Collected data
BEGIN

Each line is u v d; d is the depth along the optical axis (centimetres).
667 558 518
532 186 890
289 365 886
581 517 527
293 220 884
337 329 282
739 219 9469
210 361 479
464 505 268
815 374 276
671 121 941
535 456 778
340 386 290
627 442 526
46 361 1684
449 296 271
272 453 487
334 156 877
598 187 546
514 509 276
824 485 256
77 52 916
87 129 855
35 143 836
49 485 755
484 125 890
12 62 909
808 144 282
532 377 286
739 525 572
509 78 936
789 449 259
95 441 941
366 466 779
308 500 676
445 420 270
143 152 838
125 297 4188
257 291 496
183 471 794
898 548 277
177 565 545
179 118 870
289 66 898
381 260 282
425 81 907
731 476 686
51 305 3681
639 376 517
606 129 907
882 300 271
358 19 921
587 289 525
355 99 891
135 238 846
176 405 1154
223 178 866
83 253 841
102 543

END

▶ _Exercise brief_:
Your reply should match the data above exactly, line for line.

▶ _Solution to the exercise_:
Each line is u v d; d is the depth along the optical axis (centimetres).
667 558 518
532 186 890
289 365 886
581 517 527
293 220 884
337 329 282
739 219 9469
210 361 479
464 505 268
815 374 276
671 121 941
535 456 778
340 386 290
627 442 526
46 361 1684
449 296 271
272 453 487
334 156 877
598 187 546
514 509 276
824 485 256
77 52 916
87 129 855
35 143 836
49 485 755
484 125 890
12 62 909
808 144 282
532 377 286
739 525 572
509 78 936
789 449 259
95 441 941
366 466 779
308 500 676
445 420 270
143 152 838
125 297 4188
257 291 496
183 471 794
898 548 277
177 565 545
179 118 870
289 66 898
381 260 282
425 81 907
731 476 686
51 305 3681
639 376 517
606 129 907
882 300 271
358 19 921
587 289 525
355 99 891
135 238 846
176 405 1154
223 178 866
83 253 841
102 543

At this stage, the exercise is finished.